Двусмысленность двух принципов влечения
Почему же замедляется движение черты? Мы ничего об этом не знаем, незачем отвечать на вопрос почему, который в точности предполагает нигилизм и мысль. Мы переворачиваем этот вопрос, мы говорим: когда она вращается интенсивно, никаких почему; само ваше почему приходит из того, что она вращается не так сильно, оно требовательно и ностальгично. Движение черты замедляется потому что, и тогда это потому что становится интенсивней… Тогда не-это начинает смягчаться, чтобы учесть это. Тогда открывается нигилистическое пространство доводов. (Например, того, что я только что привел?)

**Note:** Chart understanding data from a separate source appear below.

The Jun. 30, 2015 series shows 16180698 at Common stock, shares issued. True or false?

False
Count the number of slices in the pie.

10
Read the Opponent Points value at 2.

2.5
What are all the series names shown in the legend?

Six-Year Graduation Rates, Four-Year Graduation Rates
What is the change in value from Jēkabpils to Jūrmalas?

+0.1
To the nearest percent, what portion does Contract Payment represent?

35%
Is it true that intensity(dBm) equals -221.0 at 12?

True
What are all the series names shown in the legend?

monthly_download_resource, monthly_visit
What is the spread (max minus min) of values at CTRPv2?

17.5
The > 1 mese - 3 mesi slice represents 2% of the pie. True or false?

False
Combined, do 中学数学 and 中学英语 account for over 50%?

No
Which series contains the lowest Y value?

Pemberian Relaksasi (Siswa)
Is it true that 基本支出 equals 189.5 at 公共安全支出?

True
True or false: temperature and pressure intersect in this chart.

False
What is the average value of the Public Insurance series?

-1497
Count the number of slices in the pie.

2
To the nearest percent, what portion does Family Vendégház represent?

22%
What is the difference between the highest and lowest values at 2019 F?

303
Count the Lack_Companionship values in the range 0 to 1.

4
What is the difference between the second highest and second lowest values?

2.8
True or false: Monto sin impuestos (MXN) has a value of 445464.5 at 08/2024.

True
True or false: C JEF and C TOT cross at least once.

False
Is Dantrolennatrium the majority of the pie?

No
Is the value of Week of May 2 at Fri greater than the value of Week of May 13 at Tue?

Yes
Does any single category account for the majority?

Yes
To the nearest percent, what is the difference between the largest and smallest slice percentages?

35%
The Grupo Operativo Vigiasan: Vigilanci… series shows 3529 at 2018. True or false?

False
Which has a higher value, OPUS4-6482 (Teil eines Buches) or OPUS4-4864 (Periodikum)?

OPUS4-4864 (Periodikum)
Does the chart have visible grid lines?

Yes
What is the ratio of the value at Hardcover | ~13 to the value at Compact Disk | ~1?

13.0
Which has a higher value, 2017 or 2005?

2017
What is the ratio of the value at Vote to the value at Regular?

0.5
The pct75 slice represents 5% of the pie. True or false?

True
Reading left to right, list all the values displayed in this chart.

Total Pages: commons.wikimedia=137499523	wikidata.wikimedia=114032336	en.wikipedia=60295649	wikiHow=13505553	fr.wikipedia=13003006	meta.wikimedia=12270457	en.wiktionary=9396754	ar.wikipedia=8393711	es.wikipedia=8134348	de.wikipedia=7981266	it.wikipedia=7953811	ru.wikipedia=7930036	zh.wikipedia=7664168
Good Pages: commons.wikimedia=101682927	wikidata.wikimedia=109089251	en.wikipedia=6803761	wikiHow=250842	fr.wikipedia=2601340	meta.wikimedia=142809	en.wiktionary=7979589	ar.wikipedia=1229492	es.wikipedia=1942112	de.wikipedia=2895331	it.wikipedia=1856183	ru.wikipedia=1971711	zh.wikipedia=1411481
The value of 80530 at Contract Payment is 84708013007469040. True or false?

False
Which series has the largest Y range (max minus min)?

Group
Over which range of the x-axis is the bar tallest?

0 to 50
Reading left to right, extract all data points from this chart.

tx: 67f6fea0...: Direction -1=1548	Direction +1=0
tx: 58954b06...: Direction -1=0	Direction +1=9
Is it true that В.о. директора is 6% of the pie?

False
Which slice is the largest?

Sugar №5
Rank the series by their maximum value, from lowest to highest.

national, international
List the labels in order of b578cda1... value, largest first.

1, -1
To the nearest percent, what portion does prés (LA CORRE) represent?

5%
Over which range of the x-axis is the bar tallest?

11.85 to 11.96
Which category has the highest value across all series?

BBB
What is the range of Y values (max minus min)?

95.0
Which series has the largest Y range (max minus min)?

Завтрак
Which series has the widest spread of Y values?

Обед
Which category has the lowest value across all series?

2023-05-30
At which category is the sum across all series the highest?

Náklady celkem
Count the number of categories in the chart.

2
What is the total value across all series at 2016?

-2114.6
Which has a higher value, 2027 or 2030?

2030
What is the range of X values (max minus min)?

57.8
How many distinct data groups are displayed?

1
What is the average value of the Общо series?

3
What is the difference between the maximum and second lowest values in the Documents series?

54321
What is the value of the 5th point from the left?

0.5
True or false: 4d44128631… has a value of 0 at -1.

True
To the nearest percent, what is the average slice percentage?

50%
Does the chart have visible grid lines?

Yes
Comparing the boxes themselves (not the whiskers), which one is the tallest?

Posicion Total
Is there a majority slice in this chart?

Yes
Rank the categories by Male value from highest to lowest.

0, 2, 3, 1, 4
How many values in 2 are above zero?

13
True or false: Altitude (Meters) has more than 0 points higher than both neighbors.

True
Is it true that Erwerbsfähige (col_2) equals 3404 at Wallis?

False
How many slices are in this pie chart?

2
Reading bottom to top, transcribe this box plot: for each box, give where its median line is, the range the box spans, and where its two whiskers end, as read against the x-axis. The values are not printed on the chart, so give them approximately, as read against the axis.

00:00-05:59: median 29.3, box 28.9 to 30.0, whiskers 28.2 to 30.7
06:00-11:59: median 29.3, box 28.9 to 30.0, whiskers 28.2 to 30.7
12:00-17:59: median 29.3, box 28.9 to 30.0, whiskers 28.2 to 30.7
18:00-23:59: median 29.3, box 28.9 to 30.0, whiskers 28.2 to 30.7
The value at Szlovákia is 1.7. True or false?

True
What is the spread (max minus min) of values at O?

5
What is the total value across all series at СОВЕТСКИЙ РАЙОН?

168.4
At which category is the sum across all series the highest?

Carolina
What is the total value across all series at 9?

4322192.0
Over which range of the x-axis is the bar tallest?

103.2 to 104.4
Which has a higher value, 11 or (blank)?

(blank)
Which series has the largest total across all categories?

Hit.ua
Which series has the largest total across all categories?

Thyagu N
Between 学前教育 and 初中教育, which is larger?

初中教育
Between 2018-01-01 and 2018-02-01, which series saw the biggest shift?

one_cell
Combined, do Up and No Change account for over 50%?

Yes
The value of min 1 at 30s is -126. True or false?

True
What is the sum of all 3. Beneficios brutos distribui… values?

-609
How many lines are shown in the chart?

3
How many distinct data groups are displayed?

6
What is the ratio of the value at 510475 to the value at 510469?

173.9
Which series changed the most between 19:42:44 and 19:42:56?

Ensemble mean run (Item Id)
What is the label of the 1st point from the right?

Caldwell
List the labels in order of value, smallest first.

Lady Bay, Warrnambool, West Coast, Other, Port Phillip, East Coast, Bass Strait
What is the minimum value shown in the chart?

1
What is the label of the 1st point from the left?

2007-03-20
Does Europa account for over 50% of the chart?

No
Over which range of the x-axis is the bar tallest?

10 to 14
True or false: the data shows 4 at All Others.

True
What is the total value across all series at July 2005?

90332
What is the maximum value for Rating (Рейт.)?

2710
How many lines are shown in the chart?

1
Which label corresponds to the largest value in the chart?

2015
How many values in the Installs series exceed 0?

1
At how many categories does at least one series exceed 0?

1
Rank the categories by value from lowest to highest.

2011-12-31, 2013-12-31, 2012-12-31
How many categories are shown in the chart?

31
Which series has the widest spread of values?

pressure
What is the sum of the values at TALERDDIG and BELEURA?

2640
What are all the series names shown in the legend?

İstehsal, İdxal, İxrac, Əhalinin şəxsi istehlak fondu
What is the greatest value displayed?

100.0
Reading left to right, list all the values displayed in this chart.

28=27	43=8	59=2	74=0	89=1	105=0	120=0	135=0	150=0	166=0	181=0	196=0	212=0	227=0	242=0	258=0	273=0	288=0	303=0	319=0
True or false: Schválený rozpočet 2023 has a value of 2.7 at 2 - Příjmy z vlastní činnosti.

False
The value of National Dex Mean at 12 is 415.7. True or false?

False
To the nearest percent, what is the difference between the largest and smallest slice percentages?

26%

Итак, с театром приходит понятие. Черта перестает вращаться – напротив, очерчивает. Интенсивный знак, порождая либидинальное тело, оставляет всю просторную мёбиусову кожу значащему знаку, единичность прохождения или путешествия аффектов стягивается, замыкается в один доступный передаче след. Доступен ли этот след передаче, относится ли этот знак к некоей системе, уместно ли противопоставление, покрывающее (но в каком пространстве-времени?) неуместное различение, – все это отсылает к уже отмечавшейся двусмысленности знаков. Но и заслуживает куда более изощренного анализа.
Прежде всего, это означает, что нет заметной разницы между либидинальным формообразованием и дискурсивным, ибо и то, и другое являются формированиями, Gestaltungen. Либидинальный механизм, рассмотренный в точности как стабилизация и даже застой, а то и совокупность застоев энергии, с формальной точки зрения представляет собой структуру. Напротив, для структуры, если к ней подходить с экономической точки зрения, существенно, что ее неизменность или устойчивость, позволяющая поддерживать в пространстве-времени тождественными самим себе промежуточные наименования между этим и не-этим, работают с движениями влечений на манер плотин, шлюзов, каналов. Можно, стало быть, дважды – и даже бесчисленное число раз – войти в одну и ту же реку, если ту определяет ее скат, берега, направление, ее режим, как то делает любой благоразумный, избирательный ум-тело; но никогда не войти дважды в одну и ту же реку просто потому, что никакой реки нет, вот что говорит безумный любитель единичностей, зовется ли он Пруст, Стерн, Паскаль, Ницше, Джойс, – безумец, дерзнувший счесть, что, несмотря на свое родовое название, никакое другое купание не заменит именно этого, безумец, готовый захотеть для каждой интенсивности собственного имени, божественного имени, и, стало быть, с каждой из них умереть, потерять даже свою память (каковая зовется руслом и картой реки) и заведомо собственную идентичность. Безумие пафоса; но согласитесь, Недоброжелательная, вровень с этим безумием и безумие структурализма, уже не способного расслышать, как в тишине сетей трещат по всем швам проточные массы, которые в них циркулируют и тем не менее являются «конечной причиной» их работоспособности.